[Task item]: Your output is one number, the count of lines in the listing below that hold the word "Mészáros".

+--

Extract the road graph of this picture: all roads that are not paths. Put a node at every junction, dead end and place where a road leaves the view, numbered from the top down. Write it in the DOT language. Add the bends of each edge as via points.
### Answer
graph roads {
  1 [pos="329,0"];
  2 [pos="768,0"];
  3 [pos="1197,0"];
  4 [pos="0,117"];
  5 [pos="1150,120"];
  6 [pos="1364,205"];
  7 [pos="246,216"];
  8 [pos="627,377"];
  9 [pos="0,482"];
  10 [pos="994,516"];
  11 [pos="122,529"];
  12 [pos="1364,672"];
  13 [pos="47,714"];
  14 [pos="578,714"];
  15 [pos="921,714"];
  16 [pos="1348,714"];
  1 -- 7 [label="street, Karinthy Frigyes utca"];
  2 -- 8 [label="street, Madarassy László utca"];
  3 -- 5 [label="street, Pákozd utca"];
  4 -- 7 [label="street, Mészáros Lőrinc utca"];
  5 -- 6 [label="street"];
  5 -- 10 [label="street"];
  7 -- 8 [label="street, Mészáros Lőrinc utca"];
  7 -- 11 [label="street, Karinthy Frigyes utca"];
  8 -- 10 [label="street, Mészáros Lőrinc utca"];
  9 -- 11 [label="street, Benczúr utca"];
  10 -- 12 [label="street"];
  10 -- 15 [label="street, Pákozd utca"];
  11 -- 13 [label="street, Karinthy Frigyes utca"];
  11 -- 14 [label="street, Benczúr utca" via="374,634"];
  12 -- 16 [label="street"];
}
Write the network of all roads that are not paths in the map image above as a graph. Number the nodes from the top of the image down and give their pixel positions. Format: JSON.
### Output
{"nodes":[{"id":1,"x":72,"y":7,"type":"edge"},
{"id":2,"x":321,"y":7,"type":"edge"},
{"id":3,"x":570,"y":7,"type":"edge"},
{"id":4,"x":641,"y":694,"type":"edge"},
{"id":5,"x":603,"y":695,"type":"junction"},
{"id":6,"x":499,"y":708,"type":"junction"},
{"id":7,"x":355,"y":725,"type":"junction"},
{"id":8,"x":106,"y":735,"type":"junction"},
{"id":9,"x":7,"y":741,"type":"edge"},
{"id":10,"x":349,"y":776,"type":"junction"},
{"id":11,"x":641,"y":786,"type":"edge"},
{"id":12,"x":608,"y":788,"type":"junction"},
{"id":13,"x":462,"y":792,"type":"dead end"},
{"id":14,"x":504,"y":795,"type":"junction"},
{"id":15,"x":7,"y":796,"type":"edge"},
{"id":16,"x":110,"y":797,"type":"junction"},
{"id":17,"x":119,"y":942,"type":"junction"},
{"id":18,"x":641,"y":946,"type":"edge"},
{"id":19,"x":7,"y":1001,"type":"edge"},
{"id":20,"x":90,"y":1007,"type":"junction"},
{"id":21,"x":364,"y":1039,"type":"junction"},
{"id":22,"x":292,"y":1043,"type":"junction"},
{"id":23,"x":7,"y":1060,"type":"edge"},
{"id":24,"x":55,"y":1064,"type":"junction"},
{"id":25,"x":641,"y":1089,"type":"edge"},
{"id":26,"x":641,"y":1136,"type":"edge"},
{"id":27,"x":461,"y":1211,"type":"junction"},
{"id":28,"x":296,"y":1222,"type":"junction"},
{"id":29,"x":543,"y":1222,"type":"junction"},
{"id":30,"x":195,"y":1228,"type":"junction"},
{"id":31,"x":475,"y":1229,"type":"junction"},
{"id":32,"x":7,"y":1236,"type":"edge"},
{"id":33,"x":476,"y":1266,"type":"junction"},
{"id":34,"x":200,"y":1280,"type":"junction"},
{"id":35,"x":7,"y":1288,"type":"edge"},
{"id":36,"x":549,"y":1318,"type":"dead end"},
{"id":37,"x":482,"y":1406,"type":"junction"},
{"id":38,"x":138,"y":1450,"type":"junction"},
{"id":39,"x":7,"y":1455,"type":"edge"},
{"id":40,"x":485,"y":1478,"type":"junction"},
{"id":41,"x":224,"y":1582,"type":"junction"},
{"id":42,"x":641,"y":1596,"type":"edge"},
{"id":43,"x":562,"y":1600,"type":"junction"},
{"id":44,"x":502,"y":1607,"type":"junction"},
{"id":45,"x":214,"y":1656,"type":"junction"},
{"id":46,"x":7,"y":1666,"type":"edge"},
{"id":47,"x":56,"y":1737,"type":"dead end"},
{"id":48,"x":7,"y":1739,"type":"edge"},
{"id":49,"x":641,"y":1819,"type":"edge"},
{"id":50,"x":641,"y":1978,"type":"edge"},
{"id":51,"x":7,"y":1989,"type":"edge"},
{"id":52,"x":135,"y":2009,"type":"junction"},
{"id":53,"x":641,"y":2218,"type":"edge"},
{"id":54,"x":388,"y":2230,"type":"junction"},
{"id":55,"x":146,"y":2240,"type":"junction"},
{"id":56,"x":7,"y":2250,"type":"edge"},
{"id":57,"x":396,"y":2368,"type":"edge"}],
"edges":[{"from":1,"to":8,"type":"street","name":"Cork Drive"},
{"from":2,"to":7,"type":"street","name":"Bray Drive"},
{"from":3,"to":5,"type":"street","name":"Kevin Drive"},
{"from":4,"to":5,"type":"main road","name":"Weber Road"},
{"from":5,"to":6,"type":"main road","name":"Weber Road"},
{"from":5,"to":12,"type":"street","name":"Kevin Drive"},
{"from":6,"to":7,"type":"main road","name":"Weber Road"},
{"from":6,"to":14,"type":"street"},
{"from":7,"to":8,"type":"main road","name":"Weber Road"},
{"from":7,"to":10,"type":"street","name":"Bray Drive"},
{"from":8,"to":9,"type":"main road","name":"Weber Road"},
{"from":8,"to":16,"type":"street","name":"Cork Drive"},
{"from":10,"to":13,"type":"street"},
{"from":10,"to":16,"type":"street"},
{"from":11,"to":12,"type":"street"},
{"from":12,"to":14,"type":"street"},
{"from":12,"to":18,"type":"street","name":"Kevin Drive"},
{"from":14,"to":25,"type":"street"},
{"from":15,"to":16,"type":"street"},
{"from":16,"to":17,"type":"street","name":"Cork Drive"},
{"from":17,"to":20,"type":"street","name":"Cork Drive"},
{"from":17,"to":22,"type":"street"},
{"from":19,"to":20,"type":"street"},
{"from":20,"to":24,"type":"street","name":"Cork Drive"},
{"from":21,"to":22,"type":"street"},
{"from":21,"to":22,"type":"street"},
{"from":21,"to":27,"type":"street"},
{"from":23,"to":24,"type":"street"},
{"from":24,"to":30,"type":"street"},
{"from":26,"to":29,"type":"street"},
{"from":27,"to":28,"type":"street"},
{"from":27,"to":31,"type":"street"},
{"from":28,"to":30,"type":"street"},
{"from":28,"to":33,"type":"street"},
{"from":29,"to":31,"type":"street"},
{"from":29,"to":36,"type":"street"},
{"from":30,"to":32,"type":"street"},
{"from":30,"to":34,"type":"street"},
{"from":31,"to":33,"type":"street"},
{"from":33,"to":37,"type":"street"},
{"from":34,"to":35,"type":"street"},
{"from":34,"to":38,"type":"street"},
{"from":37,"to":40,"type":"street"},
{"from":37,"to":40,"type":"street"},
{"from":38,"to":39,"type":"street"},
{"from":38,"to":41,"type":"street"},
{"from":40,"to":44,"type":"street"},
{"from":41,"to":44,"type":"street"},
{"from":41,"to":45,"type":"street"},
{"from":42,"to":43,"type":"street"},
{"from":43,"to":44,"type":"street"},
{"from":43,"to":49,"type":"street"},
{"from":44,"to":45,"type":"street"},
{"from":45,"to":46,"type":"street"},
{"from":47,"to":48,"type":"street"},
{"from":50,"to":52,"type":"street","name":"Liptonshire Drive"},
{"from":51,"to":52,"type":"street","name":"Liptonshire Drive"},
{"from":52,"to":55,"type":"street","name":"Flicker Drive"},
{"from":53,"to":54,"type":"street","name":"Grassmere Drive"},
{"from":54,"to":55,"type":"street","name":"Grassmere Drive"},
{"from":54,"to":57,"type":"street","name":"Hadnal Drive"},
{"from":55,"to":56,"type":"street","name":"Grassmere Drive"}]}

+--

[Solution to this task]: 3